# Dewalt 12v Impact and Combi Drill Bits Advice



## RDB85 (Dec 28, 2011)

Hello,

I have recently started to build up my tool collection. I have bought a Dewalt 12v Impact and Combi Drill. I will probably get an 18V later on in the year. Question is what Drill bits for both would you recommend?


----------



## Andyblue (Jun 20, 2017)

What you drilling ? 

I tend to buy good quality drill bits as they can last longer / stay sharper for longer... 

Sometimes a drill bit kit can be a good starting point if you’ve nothing and you can replace / add to it as required. 

Saw a DeWalt drill bit set including some screwdriver bits on offer the other day - check out Screwfix and Toolstation for ideas :thumb:


----------



## RDB85 (Dec 28, 2011)

Andyblue said:


> What you drilling ?
> 
> I tend to buy good quality drill bits as they can last longer / stay sharper for longer...
> 
> ...


Thanks I will have a look


----------



## dholdi (Oct 1, 2008)

Dewalt masonry bits are my go to for smaller sizes not needing SDS.

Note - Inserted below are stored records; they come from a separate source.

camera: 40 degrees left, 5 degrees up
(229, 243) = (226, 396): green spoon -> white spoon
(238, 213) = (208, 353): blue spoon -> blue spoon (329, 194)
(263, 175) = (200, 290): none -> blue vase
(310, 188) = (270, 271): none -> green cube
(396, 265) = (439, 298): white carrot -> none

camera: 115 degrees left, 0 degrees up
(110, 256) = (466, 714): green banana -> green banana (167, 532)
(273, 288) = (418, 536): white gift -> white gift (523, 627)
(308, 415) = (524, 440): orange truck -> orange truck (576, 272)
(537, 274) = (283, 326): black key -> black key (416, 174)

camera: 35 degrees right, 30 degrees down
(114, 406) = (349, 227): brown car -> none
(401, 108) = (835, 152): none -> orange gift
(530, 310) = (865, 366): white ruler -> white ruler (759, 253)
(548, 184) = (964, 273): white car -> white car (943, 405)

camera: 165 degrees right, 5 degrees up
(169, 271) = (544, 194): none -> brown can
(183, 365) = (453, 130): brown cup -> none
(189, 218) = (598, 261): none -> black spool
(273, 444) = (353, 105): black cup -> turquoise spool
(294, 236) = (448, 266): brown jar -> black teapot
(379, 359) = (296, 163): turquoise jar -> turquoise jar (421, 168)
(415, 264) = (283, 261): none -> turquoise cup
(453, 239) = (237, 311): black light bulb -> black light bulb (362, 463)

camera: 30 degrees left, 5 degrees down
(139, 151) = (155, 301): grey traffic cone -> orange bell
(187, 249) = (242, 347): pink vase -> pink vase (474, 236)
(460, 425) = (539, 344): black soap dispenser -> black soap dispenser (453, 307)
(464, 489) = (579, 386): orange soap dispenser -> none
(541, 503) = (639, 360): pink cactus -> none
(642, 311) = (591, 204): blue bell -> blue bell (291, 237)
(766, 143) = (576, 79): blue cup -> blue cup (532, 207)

https://www.screwfix.com/p/dewalt-straight-shank-masonry-drill-bit-set-8-pieces/3189x


----------



## dchapman88 (Mar 17, 2016)

Axminster is my go to for drill bits
Fisch are good quality bits 
I like the HSS pro twist for wood

https://www.axminster.co.uk/fisch-hss-professional-wood-twist-drill-bits-ax890611


----------



## dholdi (Oct 1, 2008)

dchapman88 said:


> Axminster is my go to for drill bits


They did a fine range of carpets 
I'll get my coat..….


----------



## kolarn (Nov 12, 2012)

Cobalt bits seem to be getting popular in the trades


----------



## dchapman88 (Mar 17, 2016)

dholdi said:


> They did a fine range of carpets
> I'll get my coat..….


Ohhhhh no
That's a reference lost on me.....

 
Lol


----------



## RDB85 (Dec 28, 2011)

What do you think of this: https://www.screwfix.com/p/dewalt-straight-shank-combination-drill-bit-set-100-pieces/13266#_=p


----------